___ SUPPLIED DATA
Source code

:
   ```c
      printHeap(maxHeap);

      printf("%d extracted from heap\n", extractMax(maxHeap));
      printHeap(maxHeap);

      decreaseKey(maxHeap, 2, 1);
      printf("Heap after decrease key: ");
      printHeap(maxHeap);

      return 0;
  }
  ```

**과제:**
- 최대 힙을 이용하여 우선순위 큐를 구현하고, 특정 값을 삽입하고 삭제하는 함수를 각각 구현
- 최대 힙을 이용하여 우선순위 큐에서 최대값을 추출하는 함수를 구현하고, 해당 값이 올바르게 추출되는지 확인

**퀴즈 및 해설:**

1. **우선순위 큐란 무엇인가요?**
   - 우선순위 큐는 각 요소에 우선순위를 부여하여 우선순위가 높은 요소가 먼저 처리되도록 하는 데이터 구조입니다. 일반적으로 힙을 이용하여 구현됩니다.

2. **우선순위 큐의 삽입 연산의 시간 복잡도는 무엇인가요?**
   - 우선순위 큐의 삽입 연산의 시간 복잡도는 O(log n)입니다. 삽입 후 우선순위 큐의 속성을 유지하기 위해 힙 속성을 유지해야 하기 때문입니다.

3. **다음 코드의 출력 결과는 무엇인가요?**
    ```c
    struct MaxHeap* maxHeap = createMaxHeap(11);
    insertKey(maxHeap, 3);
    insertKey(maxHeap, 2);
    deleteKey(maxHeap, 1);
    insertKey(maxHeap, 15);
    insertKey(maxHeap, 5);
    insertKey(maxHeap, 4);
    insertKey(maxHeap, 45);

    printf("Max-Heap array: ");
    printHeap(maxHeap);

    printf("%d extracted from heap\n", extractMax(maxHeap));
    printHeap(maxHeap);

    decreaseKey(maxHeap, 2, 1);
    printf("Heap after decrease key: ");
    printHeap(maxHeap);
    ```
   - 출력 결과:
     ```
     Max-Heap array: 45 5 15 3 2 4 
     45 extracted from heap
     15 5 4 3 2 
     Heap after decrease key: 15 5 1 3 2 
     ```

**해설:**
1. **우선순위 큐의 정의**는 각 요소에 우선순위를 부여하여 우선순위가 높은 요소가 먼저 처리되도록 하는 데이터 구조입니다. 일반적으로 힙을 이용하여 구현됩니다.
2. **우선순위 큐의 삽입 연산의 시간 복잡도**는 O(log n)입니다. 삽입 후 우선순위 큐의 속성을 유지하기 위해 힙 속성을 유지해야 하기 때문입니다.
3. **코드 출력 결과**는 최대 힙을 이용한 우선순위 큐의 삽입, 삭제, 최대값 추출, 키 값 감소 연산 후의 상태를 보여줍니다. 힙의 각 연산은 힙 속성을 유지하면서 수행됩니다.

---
______
EXERCISE GOAL:
Check each line of the data above for the word "구현하고" and say how many lines contain it, giving nothing besides the number.

ANSWER TO THIS TASK:
2